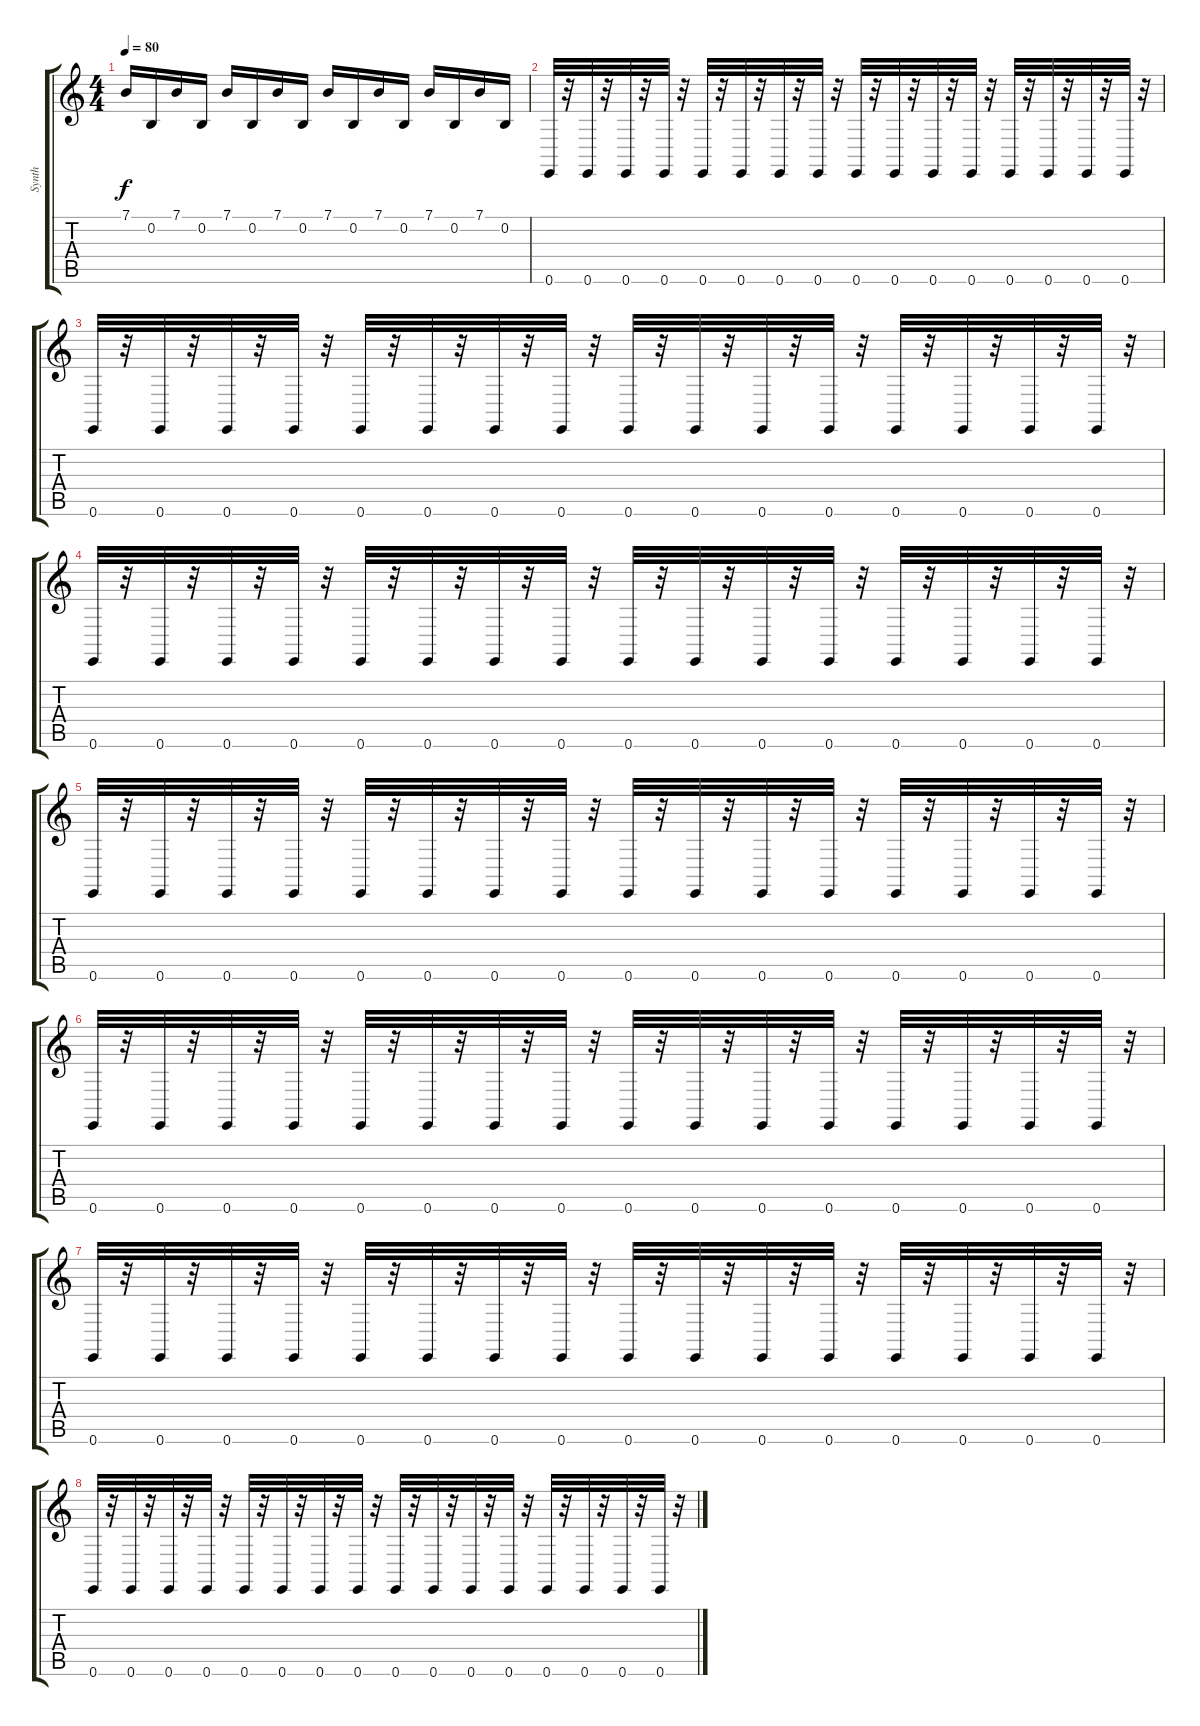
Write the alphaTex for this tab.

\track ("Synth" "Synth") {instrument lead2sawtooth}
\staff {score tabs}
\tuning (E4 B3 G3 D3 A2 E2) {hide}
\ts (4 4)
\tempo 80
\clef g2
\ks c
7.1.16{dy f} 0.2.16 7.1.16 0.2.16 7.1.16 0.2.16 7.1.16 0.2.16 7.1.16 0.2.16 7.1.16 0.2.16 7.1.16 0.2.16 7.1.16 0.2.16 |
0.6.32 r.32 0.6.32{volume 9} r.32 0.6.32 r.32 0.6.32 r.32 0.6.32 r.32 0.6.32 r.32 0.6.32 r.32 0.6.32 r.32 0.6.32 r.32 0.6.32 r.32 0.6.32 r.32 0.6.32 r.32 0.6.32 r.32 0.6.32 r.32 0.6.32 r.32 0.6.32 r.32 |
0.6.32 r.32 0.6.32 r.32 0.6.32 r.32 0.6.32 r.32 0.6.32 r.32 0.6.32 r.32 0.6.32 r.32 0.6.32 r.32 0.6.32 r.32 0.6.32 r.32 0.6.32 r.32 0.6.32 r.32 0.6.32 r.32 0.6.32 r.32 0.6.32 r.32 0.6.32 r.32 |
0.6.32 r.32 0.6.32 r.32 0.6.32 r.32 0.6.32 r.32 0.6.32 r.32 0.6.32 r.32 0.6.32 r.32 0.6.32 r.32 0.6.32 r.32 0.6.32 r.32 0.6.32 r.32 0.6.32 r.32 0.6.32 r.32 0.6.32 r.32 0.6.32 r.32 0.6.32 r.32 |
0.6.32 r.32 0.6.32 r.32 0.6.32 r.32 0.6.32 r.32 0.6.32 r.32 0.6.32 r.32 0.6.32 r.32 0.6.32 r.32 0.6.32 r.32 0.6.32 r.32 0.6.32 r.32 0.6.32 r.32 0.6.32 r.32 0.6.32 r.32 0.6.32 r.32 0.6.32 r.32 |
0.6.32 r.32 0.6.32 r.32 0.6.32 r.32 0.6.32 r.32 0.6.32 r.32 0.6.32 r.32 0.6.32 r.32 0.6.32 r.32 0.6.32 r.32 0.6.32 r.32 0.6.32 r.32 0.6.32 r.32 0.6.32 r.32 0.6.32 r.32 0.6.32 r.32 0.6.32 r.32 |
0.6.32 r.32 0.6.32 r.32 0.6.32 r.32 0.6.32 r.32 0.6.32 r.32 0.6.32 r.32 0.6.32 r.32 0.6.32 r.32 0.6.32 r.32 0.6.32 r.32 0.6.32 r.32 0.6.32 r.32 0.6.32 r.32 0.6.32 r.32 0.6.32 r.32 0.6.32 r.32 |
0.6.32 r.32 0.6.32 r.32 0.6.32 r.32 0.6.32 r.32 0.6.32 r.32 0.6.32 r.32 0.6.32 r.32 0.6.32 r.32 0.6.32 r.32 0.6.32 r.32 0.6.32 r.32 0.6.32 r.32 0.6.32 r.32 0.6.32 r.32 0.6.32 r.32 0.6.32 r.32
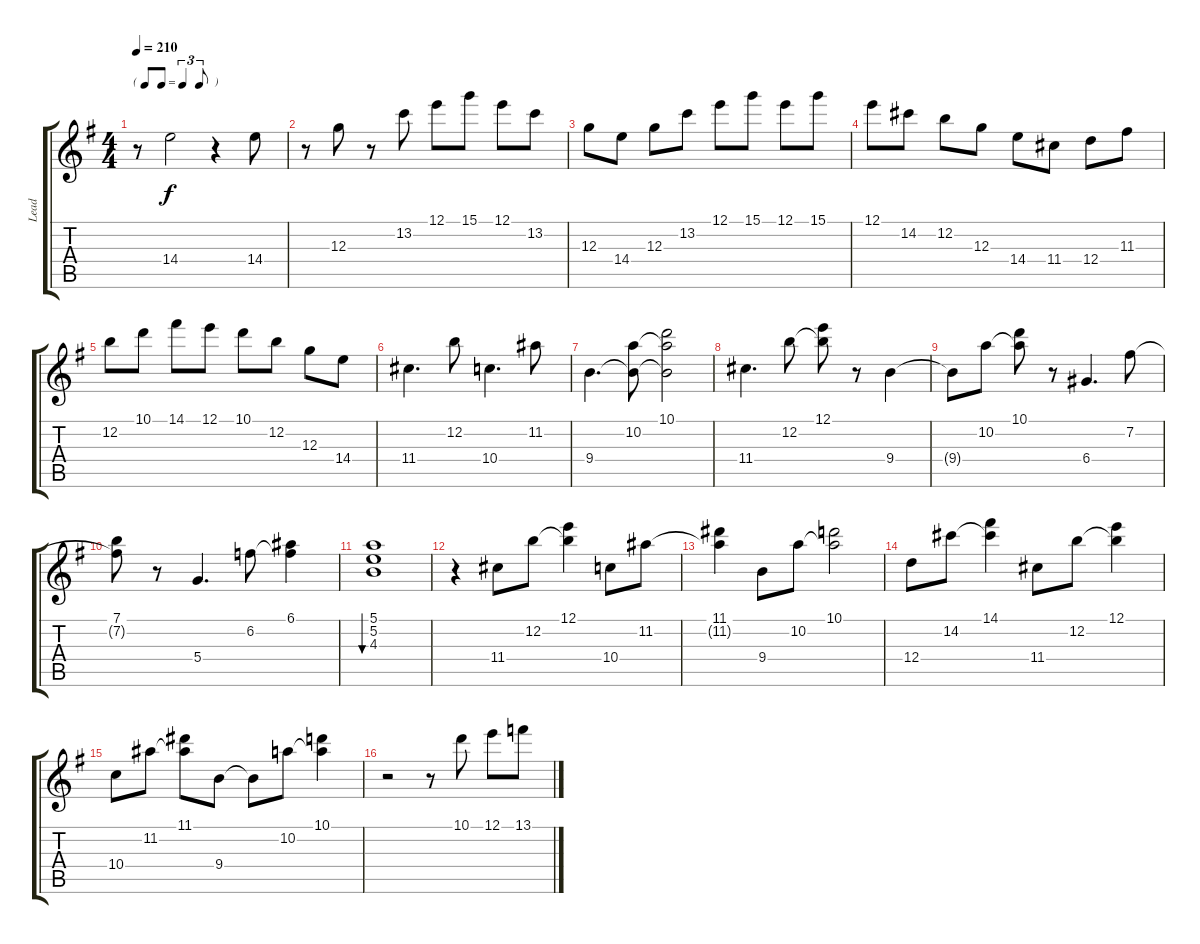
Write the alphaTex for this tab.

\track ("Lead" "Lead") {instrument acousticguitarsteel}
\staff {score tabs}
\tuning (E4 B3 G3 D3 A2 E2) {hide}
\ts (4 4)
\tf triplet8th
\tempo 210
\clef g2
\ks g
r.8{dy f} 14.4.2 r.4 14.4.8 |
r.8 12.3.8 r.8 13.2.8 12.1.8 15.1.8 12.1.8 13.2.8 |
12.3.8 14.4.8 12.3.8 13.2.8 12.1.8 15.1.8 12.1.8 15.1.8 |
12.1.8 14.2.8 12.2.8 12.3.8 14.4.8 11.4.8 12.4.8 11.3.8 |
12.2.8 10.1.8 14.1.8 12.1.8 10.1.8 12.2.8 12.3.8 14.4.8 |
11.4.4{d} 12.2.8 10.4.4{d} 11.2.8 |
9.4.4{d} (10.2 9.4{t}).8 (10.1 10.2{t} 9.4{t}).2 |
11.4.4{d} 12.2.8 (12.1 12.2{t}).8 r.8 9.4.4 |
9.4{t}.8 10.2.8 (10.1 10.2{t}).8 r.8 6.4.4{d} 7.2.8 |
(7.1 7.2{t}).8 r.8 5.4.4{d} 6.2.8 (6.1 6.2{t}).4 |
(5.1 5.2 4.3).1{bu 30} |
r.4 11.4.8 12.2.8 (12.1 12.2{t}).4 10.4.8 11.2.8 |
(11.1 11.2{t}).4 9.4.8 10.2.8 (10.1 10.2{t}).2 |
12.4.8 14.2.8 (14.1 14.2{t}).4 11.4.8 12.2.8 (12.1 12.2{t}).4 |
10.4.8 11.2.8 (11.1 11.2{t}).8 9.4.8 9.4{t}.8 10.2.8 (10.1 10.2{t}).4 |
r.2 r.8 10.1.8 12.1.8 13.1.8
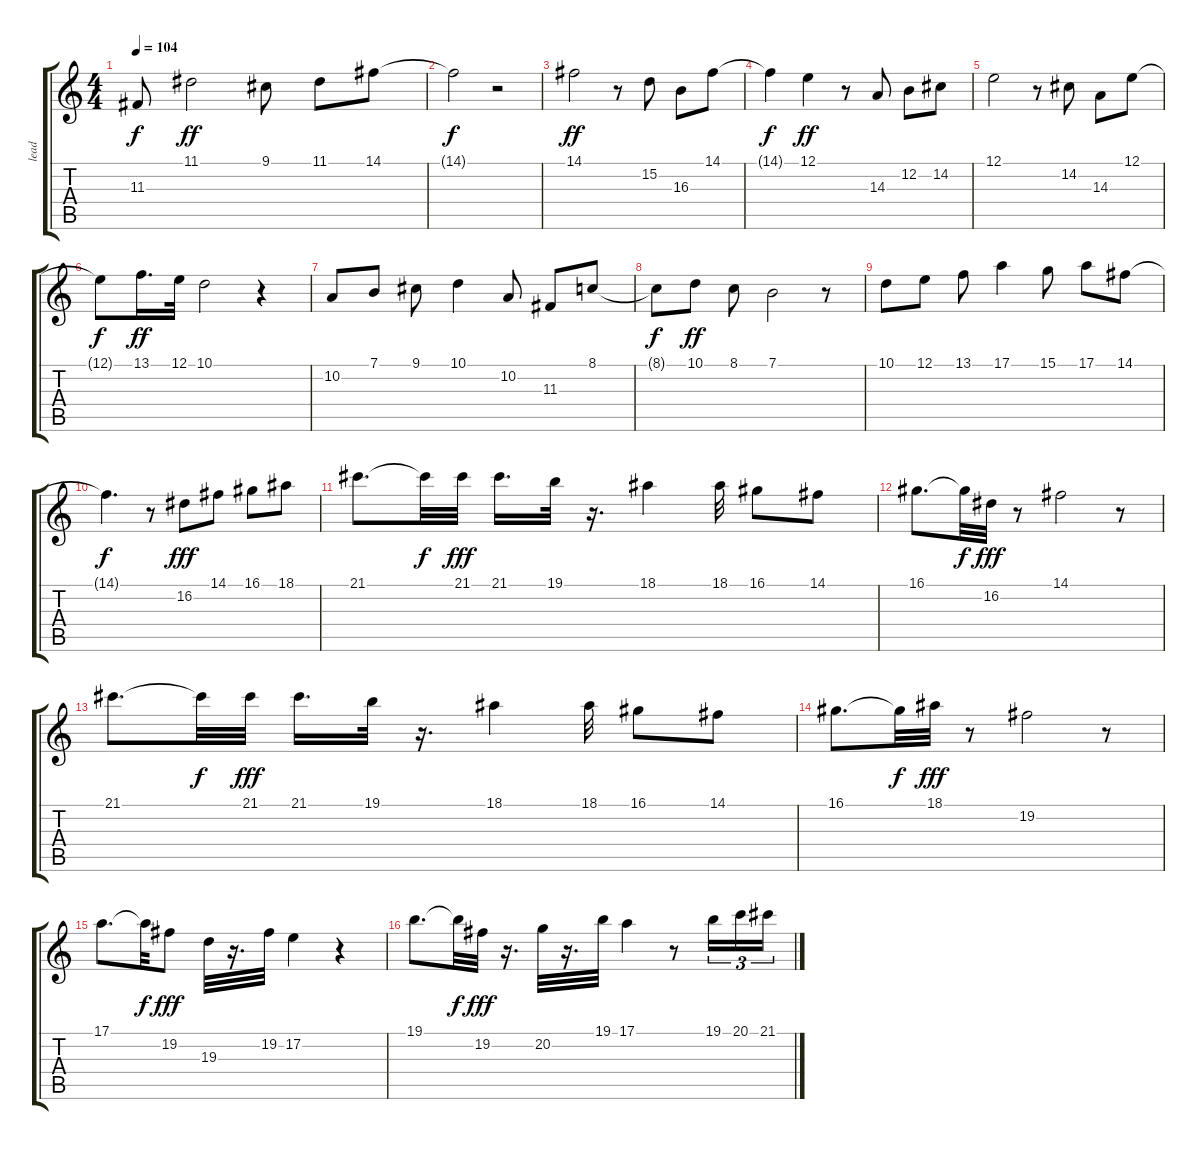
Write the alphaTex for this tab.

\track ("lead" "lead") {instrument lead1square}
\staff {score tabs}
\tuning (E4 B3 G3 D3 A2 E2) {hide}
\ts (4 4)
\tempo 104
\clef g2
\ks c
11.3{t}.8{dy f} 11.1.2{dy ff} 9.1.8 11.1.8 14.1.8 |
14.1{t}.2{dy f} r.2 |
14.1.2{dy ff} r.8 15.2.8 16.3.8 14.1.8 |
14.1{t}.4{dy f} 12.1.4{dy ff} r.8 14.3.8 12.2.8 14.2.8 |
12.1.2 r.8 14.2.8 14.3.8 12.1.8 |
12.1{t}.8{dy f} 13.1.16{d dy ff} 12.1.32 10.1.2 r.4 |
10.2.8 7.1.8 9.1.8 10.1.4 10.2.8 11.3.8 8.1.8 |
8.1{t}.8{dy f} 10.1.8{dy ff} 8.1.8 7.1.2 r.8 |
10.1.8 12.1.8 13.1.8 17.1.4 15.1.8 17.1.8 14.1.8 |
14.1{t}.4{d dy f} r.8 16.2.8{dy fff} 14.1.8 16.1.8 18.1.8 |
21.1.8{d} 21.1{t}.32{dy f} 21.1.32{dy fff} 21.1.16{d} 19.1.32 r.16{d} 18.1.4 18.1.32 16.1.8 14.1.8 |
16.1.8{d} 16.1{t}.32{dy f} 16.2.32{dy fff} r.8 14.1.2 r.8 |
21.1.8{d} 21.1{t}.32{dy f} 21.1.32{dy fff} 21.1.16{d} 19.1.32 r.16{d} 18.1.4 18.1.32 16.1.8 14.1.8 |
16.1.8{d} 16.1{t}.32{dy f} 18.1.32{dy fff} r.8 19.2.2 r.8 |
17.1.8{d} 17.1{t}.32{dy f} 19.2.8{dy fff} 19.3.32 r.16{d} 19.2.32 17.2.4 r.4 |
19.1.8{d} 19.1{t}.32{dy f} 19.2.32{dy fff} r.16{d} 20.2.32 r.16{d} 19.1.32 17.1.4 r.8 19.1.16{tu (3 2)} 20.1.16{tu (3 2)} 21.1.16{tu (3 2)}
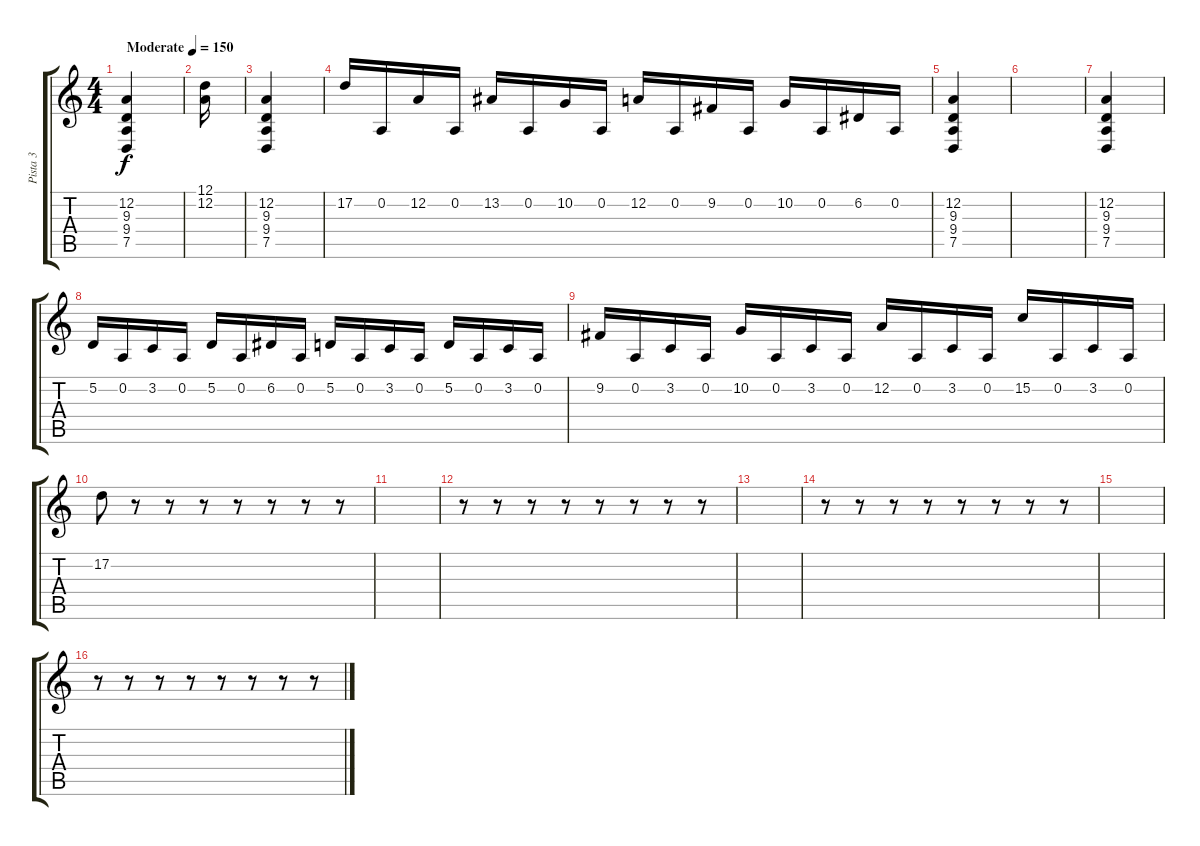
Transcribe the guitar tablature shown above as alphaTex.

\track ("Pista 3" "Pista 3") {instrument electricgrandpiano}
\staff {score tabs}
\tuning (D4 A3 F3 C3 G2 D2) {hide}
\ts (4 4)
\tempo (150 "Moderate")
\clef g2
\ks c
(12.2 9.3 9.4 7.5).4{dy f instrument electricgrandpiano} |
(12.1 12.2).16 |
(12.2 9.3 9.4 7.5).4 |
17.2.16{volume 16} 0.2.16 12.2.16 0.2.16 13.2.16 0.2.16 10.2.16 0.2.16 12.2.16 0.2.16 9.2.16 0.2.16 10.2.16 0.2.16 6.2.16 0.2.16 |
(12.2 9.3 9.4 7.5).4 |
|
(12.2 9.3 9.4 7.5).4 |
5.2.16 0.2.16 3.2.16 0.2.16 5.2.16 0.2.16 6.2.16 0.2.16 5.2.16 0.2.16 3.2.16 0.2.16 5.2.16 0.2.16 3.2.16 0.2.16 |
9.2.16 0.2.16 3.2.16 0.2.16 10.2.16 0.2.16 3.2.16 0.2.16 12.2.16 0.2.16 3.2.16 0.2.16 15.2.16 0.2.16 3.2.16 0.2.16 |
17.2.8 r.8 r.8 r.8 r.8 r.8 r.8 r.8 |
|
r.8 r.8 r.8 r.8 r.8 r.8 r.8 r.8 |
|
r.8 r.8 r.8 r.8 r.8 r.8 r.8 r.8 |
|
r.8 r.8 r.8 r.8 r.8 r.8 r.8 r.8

Objective: Show every line of the records above that contains the word "track". Case counts.

Response:
\track ("Synth" "Synth") {instrument lead2sawtooth}
\track ("Lead" "Lead") {instrument acousticguitarsteel}
\track ("lead" "lead") {instrument lead1square}
\track ("Pista 3" "Pista 3") {instrument electricgrandpiano}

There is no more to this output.